| ACTIVITY |
Print nothing beyond the line with "Contactez-nous": every line from the beginning of the data up to it, that line included, and no pictures.

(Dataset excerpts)
+++

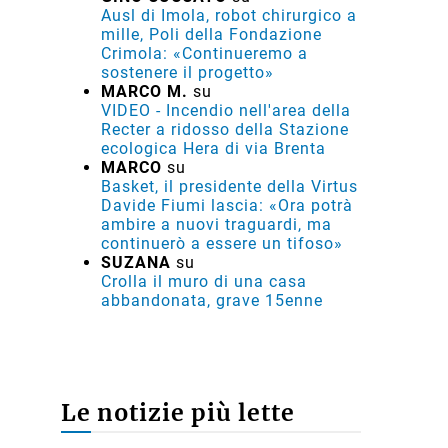
Ausl di Imola, robot chirurgico a
mille, Poli della Fondazione
Crimola: «Continueremo a
sostenere il progetto»
MARCO M.
su
VIDEO - Incendio nell'area della
Recter a ridosso della Stazione
ecologica Hera di via Brenta
MARCO
su
Basket, il presidente della Virtus
Davide Fiumi lascia: «Ora potrà
ambire a nuovi traguardi, ma
continuerò a essere un tifoso»
SUZANA
su
Crolla il muro di una casa
abbandonata, grave 15enne
Le notizie più lette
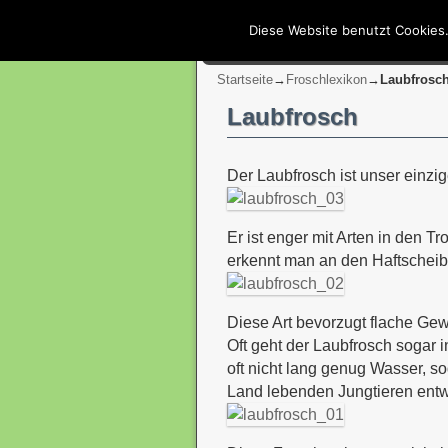
Diese Website benutzt Cookies.
Startseite
Zum Inhalt wechseln
Zum sekundären Inhalt wec
Froschlexikon
Startseite
→
Froschlexikon
→
Laubfrosc
Laubfrosch
Der Laubfrosch ist unser einzi
Er ist enger mit Arten in den 
erkennt man an den Haftscheib
Diese Art bevorzugt flache Gew
Oft geht der Laubfrosch soga
oft nicht lang genug Wasser, s
Land lebenden Jungtieren entw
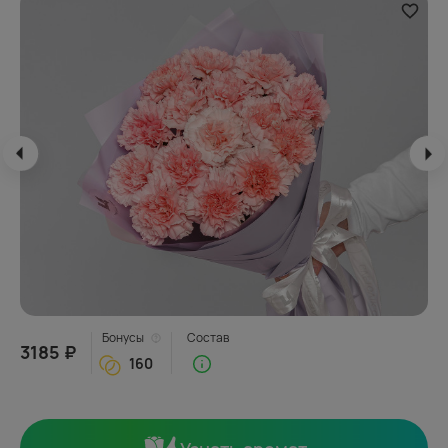
Бонусы
Состав
3185 ₽
160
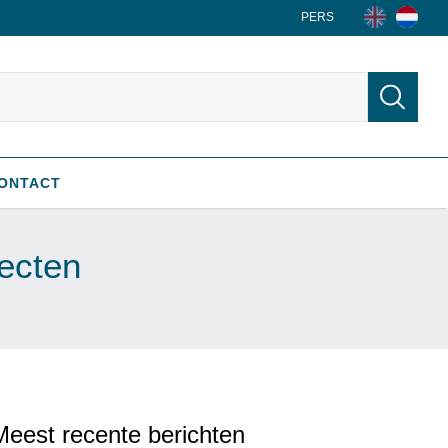
PERS
ONTACT
jecten
Meest recente berichten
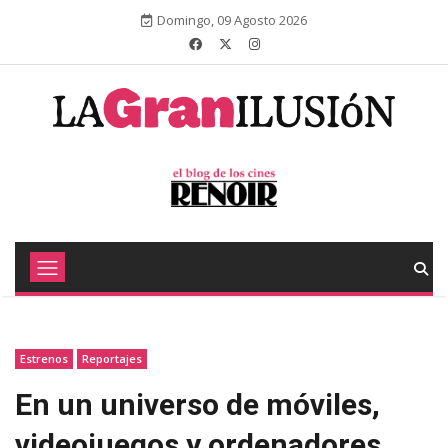
Domingo, 09 Agosto 2026
Estrenos
Reportajes
En un universo de móviles,
videojuegos y ordenadores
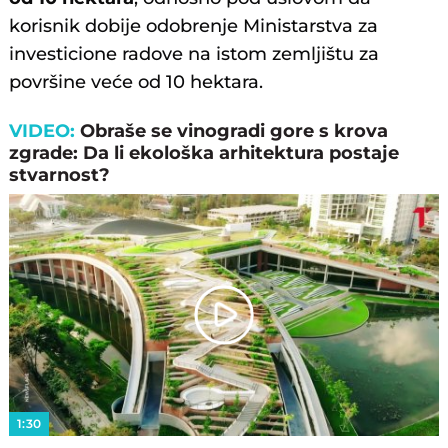
korisnik dobije odobrenje Ministarstva za
investicione radove na istom zemljištu za
površine veće od 10 hektara.
VIDEO:
Obraše se vinogradi gore s krova
zgrade: Da li ekološka arhitektura postaje
stvarnost?
Play
Video
1:30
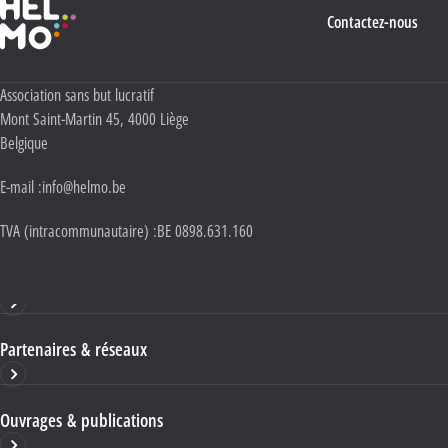
Contactez-nous
Adresse :
Association sans but lucratif
Mont Saint-Martin 45
,
4000
Liège
Belgique
E-mail :
info@helmo.be
TVA (intracommunautaire) :
BE 0898.631.160
Haute École HELMo
Partenaires & réseaux
Ouvrages & publications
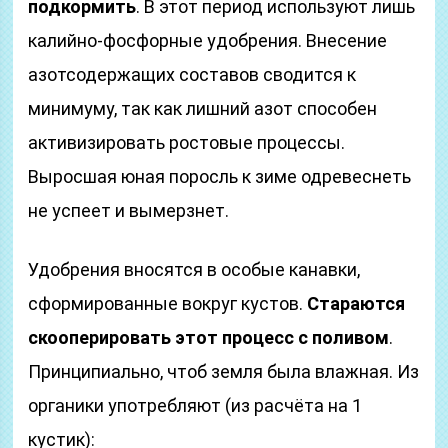
подкормить
. В этот период используют лишь
калийно-фосфорные удобрения. Внесение
азотсодержащих составов сводится к
минимуму, так как лишний азот способен
активизировать ростовые процессы.
Выросшая юная поросль к зиме одревеснеть
не успеет и вымерзнет.
Удобрения вносятся в особые канавки,
сформированные вокруг кустов.
Стараются
скооперировать этот процесс с поливом
.
Принципиально, чтоб земля была влажная. Из
органики употребляют (из расчёта на 1
кустик):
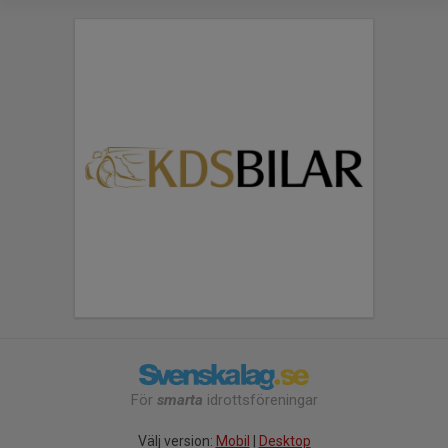
För
smarta
idrottsföreningar
Välj version:
Mobil
|
Desktop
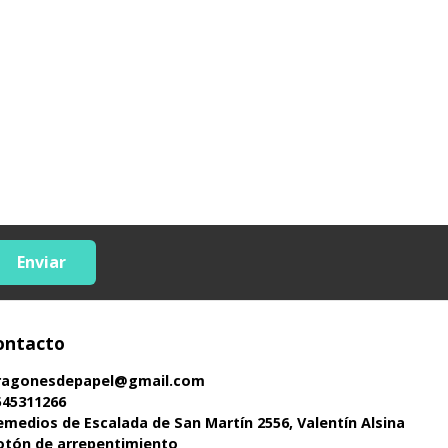
Enviar
ontacto
ragonesdepapel@gmail.com
545311266
emedios de Escalada de San Martín 2556, Valentín Alsina
otón de arrepentimiento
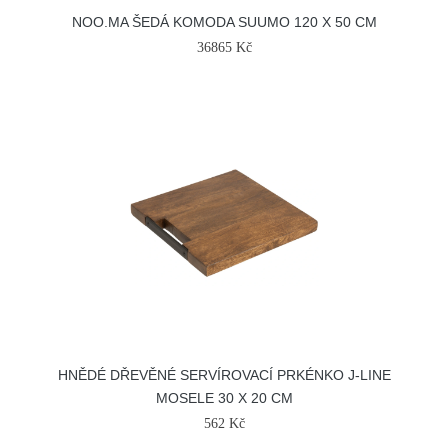
NOO.MA ŠEDÁ KOMODA SUUMO 120 X 50 CM
36865 Kč
HNĚDÉ DŘEVĚNÉ SERVÍROVACÍ PRKÉNKO J-LINE
MOSELE 30 X 20 CM
562 Kč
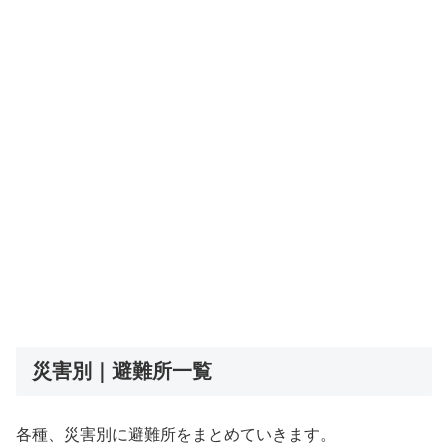
災害別｜避難所一覧
各種、災害別に避難所をまとめていきます。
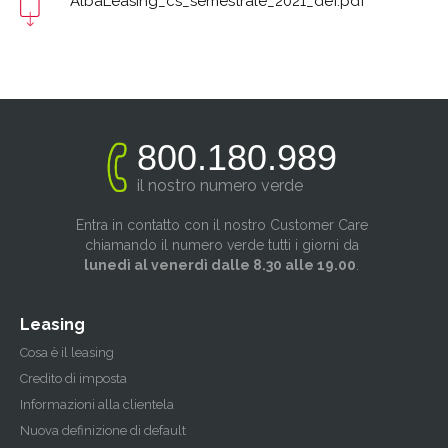
AlbaLeasing_cs_semestrale_2021_def.pdf
800.180.989
il nostro numero verde
Entra in contatto con il nostro Customer Care
chiamando il numero verde tutti i giorni da
lunedì al venerdì dalle 8.30 alle 19.00
.
Leasing
Cosa è il leasing
Credito di imposta
Informazioni alla clientela
Nuova definizione di default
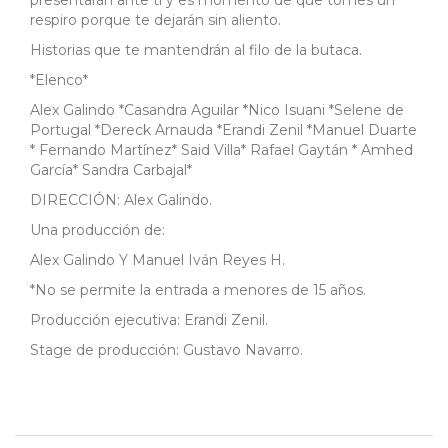
presentarán ante ti y es momento de que tomes un
respiro porque te dejarán sin aliento.
Historias que te mantendrán al filo de la butaca.
*Elenco*
Alex Galindo *Casandra Aguilar *Nico Isuani *Selene de
Portugal *Dereck Arnauda *Erandi Zenil *Manuel Duarte
* Fernando Martínez* Said Villa* Rafael Gaytán * Amhed
García* Sandra Carbajal*
DIRECCIÓN: Alex Galindo.
Una producción de:
Alex Galindo Y Manuel Iván Reyes H.
*No se permite la entrada a menores de 15 años.
Producción ejecutiva: Erandi Zenil.
Stage de producción: Gustavo Navarro.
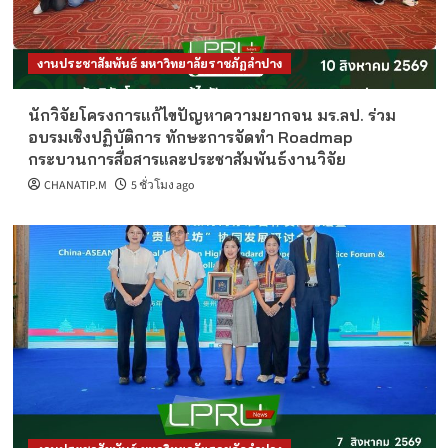
งานประชาสัมพันธ์ มหาวิทยาลัยราชภัฏลำปาง
นักวิจัยโครงการแก้ไขปัญหาความยากจน มร.ลป. ร่วม
อบรมเชิงปฏิบัติการ ทักษะการจัดทำ Roadmap
กระบวนการสื่อสารและประชาสัมพันธ์งานวิจัย
CHANATIP.M
5 ชั่วโมง ago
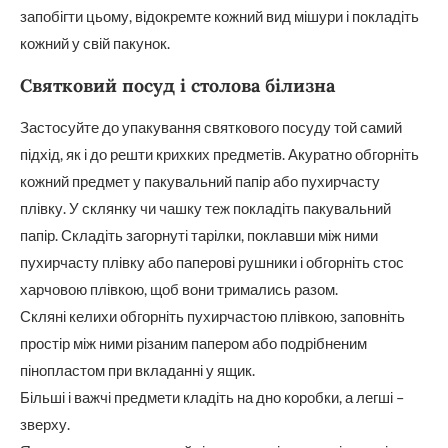
запобігти цьому, відокремте кожний вид мішури і покладіть
кожний у свій пакунок.
Святковий посуд і столова білизна
Застосуйте до упакування святкового посуду той самий
підхід, як і до решти крихких предметів. Акуратно обгорніть
кожний предмет у пакувальний папір або пухирчасту
плівку. У склянку чи чашку теж покладіть пакувальний
папір. Складіть загорнуті тарілки, поклавши між ними
пухирчасту плівку або паперові рушники і обгорніть стос
харчовою плівкою, щоб вони тримались разом.
Скляні келихи обгорніть пухирчастою плівкою, заповніть
простір між ними різаним папером або подрібненим
пінопластом при вкладанні у ящик.
Більші і важчі предмети кладіть на дно коробки, а легші –
зверху.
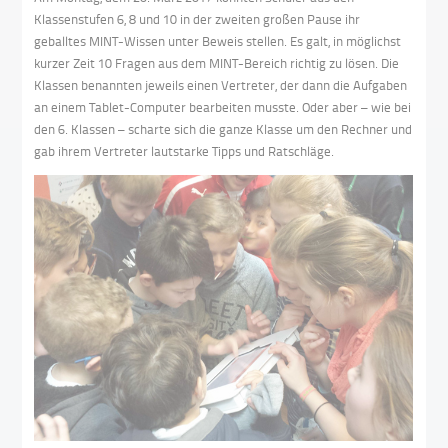
Klassenstufen 6, 8 und 10 in der zweiten großen Pause ihr
geballtes MINT-Wissen unter Beweis stellen. Es galt, in möglichst
kurzer Zeit 10 Fragen aus dem MINT-Bereich richtig zu lösen. Die
Klassen benannten jeweils einen Vertreter, der dann die Aufgaben
an einem Tablet-Computer bearbeiten musste. Oder aber – wie bei
den 6. Klassen – scharte sich die ganze Klasse um den Rechner und
gab ihrem Vertreter lautstarke Tipps und Ratschläge.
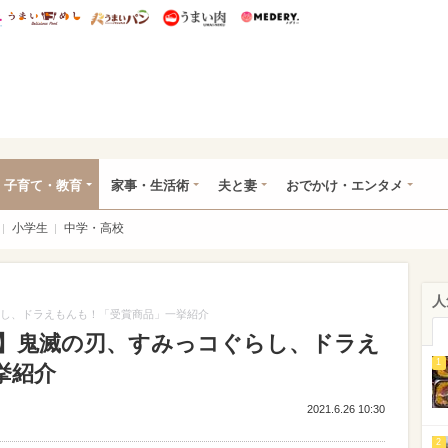
総研 ディズニー特集
mimot.
うまいめし
うまいパン
うまい肉
Medery.
ママ*
子育て・教育
家事・生活術
夫と妻
おでかけ・エンタメ
小学生
中学・高校
人
らし、ドラえもんも！「受賞商品」一挙紹介
1】鬼滅の刃、すみっコぐらし、ドラえ
1
挙紹介
2021.6.26 10:30
2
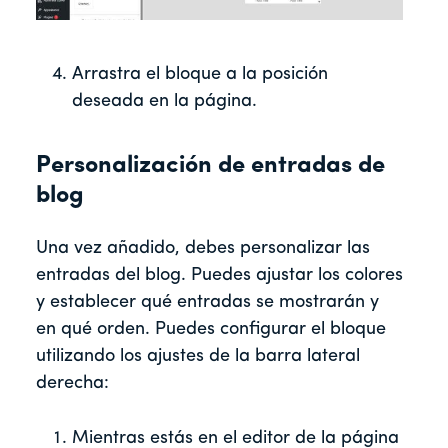
Arrastra el bloque a la posición
deseada en la página.
Personalización de entradas de
blog
Una vez añadido, debes personalizar las
entradas del blog. Puedes ajustar los colores
y establecer qué entradas se mostrarán y
en qué orden. Puedes configurar el bloque
utilizando los ajustes de la barra lateral
derecha:
Mientras estás en el editor de la página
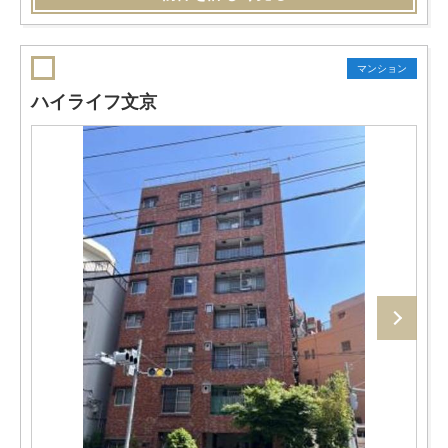
マンション
ハイライフ文京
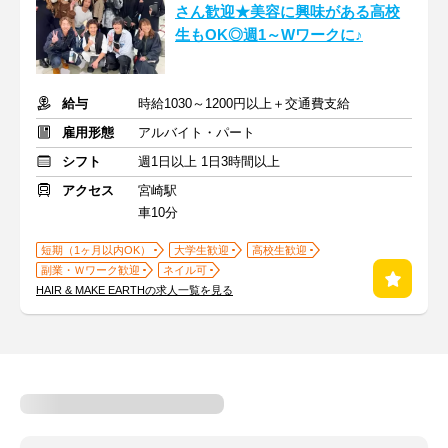
さん歓迎★美容に興味がある高校
生もOK◎週1～Wワークに♪
給与
時給1030～1200円以上＋交通費支給
雇用形態
アルバイト・パート
シフト
週1日以上 1日3時間以上
アクセス
宮崎駅
車10分
短期（1ヶ月以内OK）
大学生歓迎
高校生歓迎
副業・Ｗワーク歓迎
ネイル可
HAIR & MAKE EARTHの求人一覧を見る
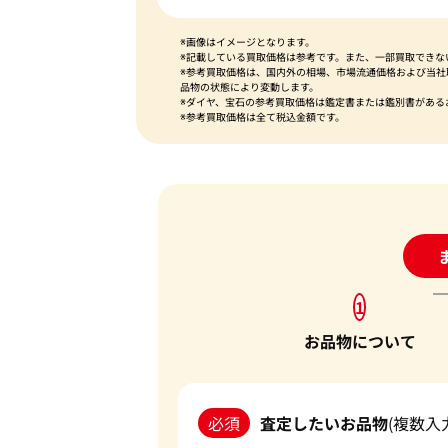
※画像はイメージとなります。
※記載している買取価格は参考です。また、一部買取できな
※参考買取価格は、国内外の相場、市場流通価格および当
品物の状態により変動します。
※ダイヤ、宝石の参考買取価格は鑑定書または鑑別書がある
※参考買取価格は全て税込金額です。
24
1
お品物について
必須
査定したいお品物
(複数入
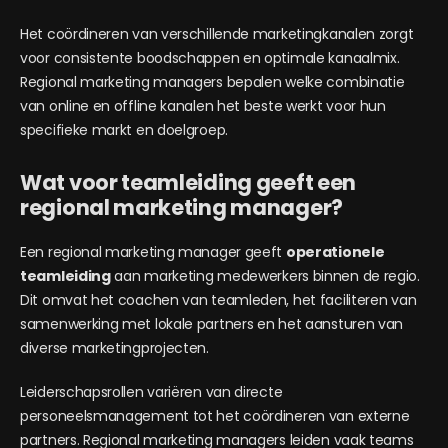
Het coördineren van verschillende marketingkanalen zorgt
voor consistente boodschappen en optimale kanaalmix.
Regional marketing managers bepalen welke combinatie
van online en offline kanalen het beste werkt voor hun
specifieke markt en doelgroep.
Wat voor teamleiding geeft een
regional marketing manager?
Een regional marketing manager geeft
operationele
teamleiding
aan marketing medewerkers binnen de regio.
Dit omvat het coachen van teamleden, het faciliteren van
samenwerking met lokale partners en het aansturen van
diverse marketingprojecten.
Leiderschapsrollen variëren van directe
personeelsmanagement tot het coördineren van externe
partners. Regional marketing managers leiden vaak teams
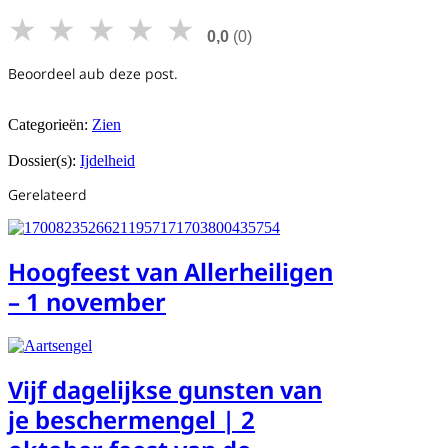
★
★
★
★
★
0,0
(0)
Beoordeel aub deze post.
Categorieën:
Zien
Dossier(s):
Ijdelheid
Gerelateerd
Hoogfeest van Allerheiligen
– 1 november
Vijf dagelijkse gunsten van
je beschermengel | 2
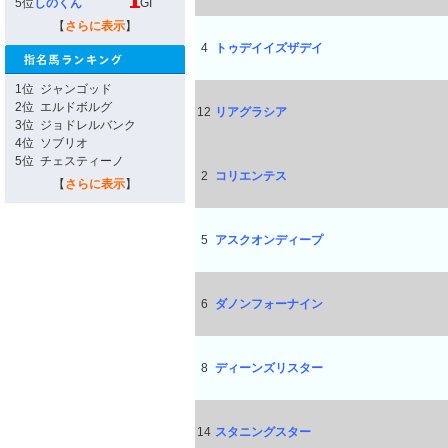
5位
しのくん
GI
【
さらに表示
】
4
トゥデイイズザデイ
1位
ジャンゴッド
2位
エルドボルグ
12
リアグラシア
3位
ジョドレルバンク
4位
ソブリオ
5位
チェスティーノ
2
コリエンテス
【
さらに表示
】
5
アスクオンディープ
6
ダノンフォーナイン
8
ディーンズリスター
14
スタニングスター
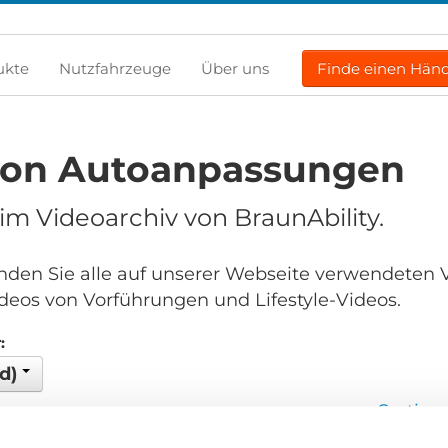
ukte
Nutzfahrzeuge
Über uns
Finde einen Händ
von Autoanpassungen
m Videoarchiv von BraunAbility.
finden Sie alle auf unserer Webseite verwendeten 
deos von Vorführungen und Lifestyle-Videos.
:
ld)
Sortier
en...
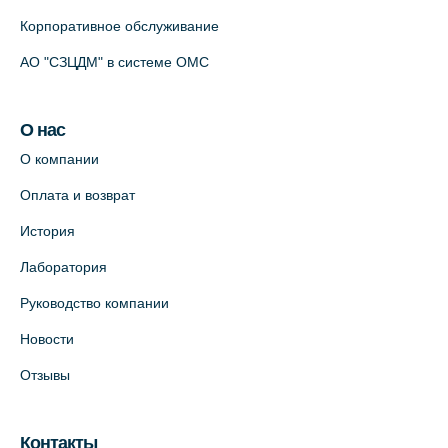
Корпоративное обслуживание
АО "СЗЦДМ" в системе ОМС
О нас
О компании
Оплата и возврат
История
Лаборатория
Руководство компании
Новости
Отзывы
Контакты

+++

| YOUR SOLUTION |
Ausl di Imola, robot chirurgico a
mille, Poli della Fondazione
Crimola: «Continueremo a
sostenere il progetto»
MARCO M.
su
VIDEO - Incendio nell'area della
Recter a ridosso della Stazione
ecologica Hera di via Brenta
MARCO
su
Basket, il presidente della Virtus
Davide Fiumi lascia: «Ora potrà
ambire a nuovi traguardi, ma
continuerò a essere un tifoso»
SUZANA
su
Crolla il muro di una casa
abbandonata, grave 15enne
Le notizie più lette
Diese Website benutzt Cookies.
Startseite
Zum Inhalt wechseln
Zum sekundären Inhalt wec
Froschlexikon
Startseite
→
Froschlexikon
→
Laubfrosc
Laubfrosch
Der Laubfrosch ist unser einzi
Er ist enger mit Arten in den 
erkennt man an den Haftscheib
Diese Art bevorzugt flache Gew
Oft geht der Laubfrosch soga
oft nicht lang genug Wasser, s
Land lebenden Jungtieren entw
Бонусы
Состав
3185 ₽
160
PERS
ONTACT
jecten
Meest recente berichten
Domingo, 09 Agosto 2026
Estrenos
Reportajes
En un universo de móviles,
videojuegos y ordenadores
korisnik dobije odobrenje Ministarstva za
investicione radove na istom zemljištu za
površine veće od 10 hektara.
VIDEO:
Obraše se vinogradi gore s krova
zgrade: Da li ekološka arhitektura postaje
stvarnost?
Play
Video
1:30
Contactez-nous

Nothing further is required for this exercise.